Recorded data

———

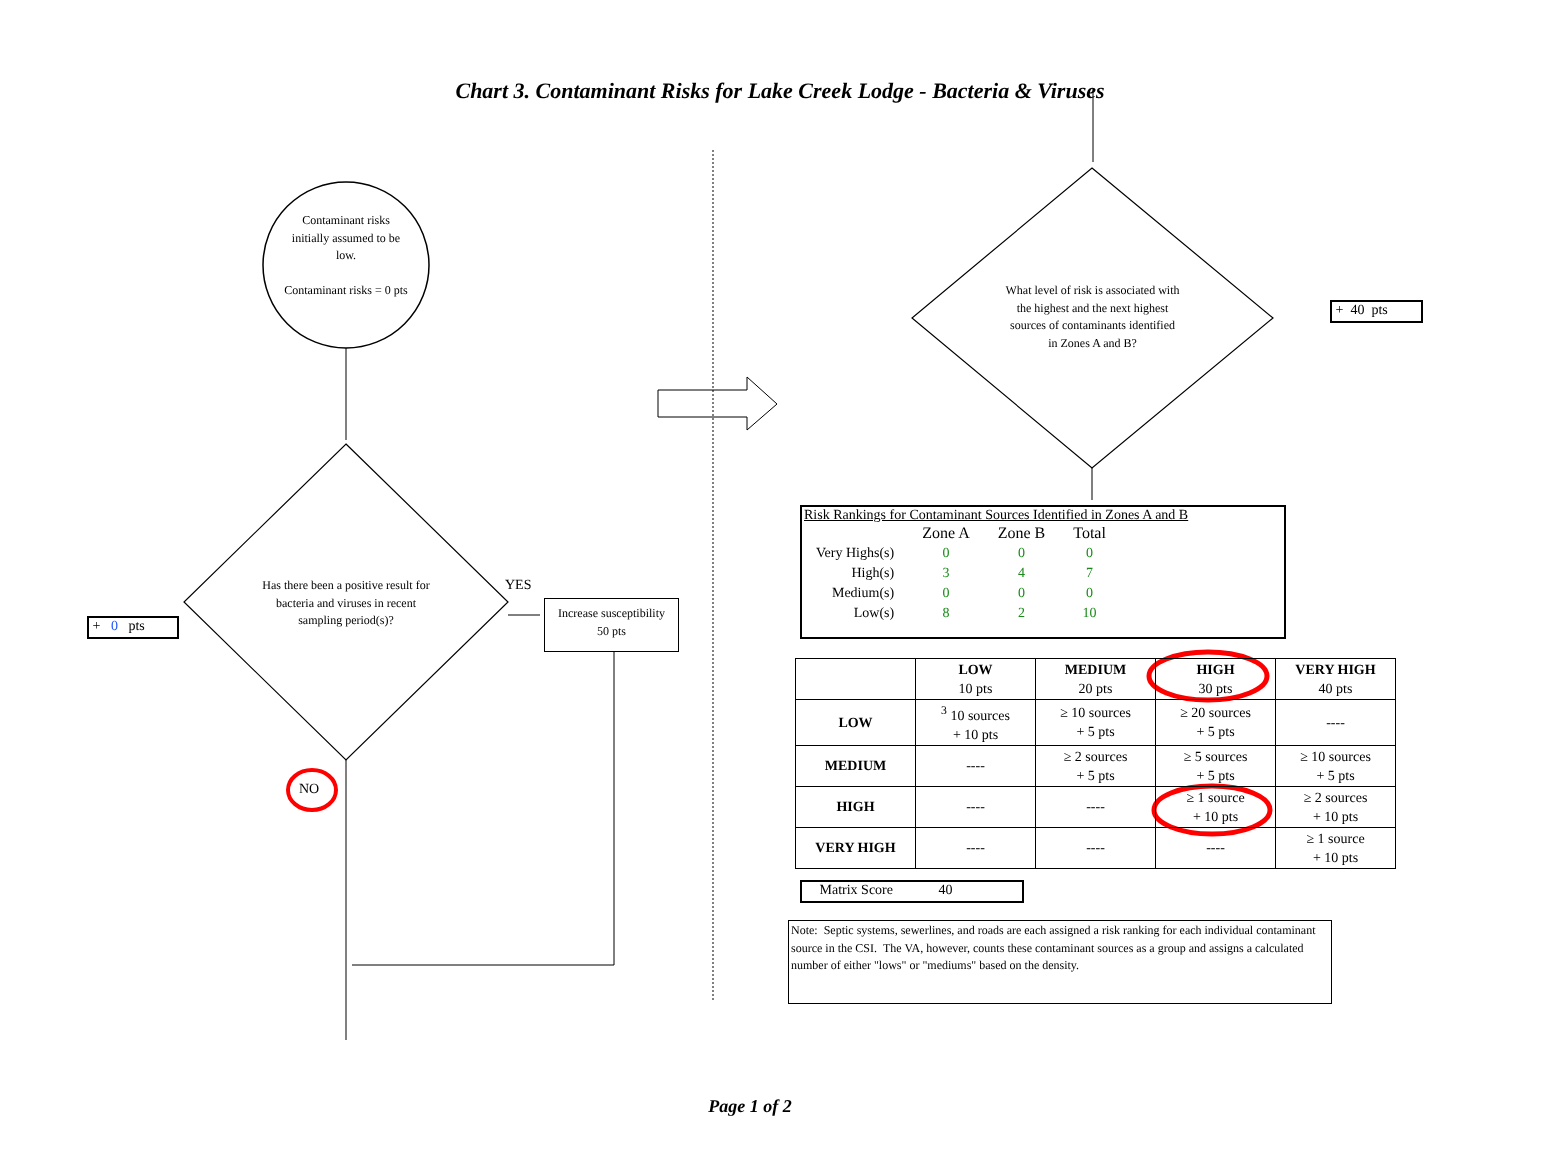Chart 3. Contaminant Risks for Lake Creek Lodge - Bacteria & Viruses
Contaminant risks initially assumed to be low.
Contaminant risks = 0 pts
Has there been a positive result for bacteria and viruses in recent sampling period(s)?
YES
NO
Increase susceptibility
50 pts
+ 0 pts
What level of risk is associated with the highest and the next highest sources of contaminants identified in Zones A and B?
+ 40 pts
Risk Rankings for Contaminant Sources Identified in Zones A and B
| | Zone A | Zone B | Total |
| Very Highs(s) | 0 | 0 | 0 |
| High(s) | 3 | 4 | 7 |
| Medium(s) | 0 | 0 | 0 |
| Low(s) | 8 | 2 | 10 |
| | LOW 10 pts | MEDIUM 20 pts | HIGH 30 pts | VERY HIGH 40 pts |
| --- | --- | --- | --- | --- |
| LOW | <sup>3</sup> 10 sources + 10 pts | ≥ 10 sources + 5 pts | ≥ 20 sources + 5 pts | ---- |
| MEDIUM | ---- | ≥ 2 sources + 5 pts | ≥ 5 sources + 5 pts | ≥ 10 sources + 5 pts |
| HIGH | ---- | ---- | ≥ 1 source + 10 pts | ≥ 2 sources + 10 pts |
| VERY HIGH | ---- | ---- | ---- | ≥ 1 source + 10 pts |
Matrix Score 40
Note: Septic systems, sewerlines, and roads are each assigned a risk ranking for each individual contaminant source in the CSI. The VA, however, counts these contaminant sources as a group and assigns a calculated number of either "lows" or "mediums" based on the density.
Page 1 of 2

———

*Work task*:
Leave out the pictures. Transcribe only the lines above, from the first through the one that contains "5 sources +".

*Solution to this problem*:
Chart 3. Contaminant Risks for Lake Creek Lodge - Bacteria & Viruses
Contaminant risks initially assumed to be low.
Contaminant risks = 0 pts
Has there been a positive result for bacteria and viruses in recent sampling period(s)?
YES
NO
Increase susceptibility
50 pts
+ 0 pts
What level of risk is associated with the highest and the next highest sources of contaminants identified in Zones A and B?
+ 40 pts
Risk Rankings for Contaminant Sources Identified in Zones A and B
| | Zone A | Zone B | Total |
| Very Highs(s) | 0 | 0 | 0 |
| High(s) | 3 | 4 | 7 |
| Medium(s) | 0 | 0 | 0 |
| Low(s) | 8 | 2 | 10 |
| | LOW 10 pts | MEDIUM 20 pts | HIGH 30 pts | VERY HIGH 40 pts |
| --- | --- | --- | --- | --- |
| LOW | <sup>3</sup> 10 sources + 10 pts | ≥ 10 sources + 5 pts | ≥ 20 sources + 5 pts | ---- |
| MEDIUM | ---- | ≥ 2 sources + 5 pts | ≥ 5 sources + 5 pts | ≥ 10 sources + 5 pts |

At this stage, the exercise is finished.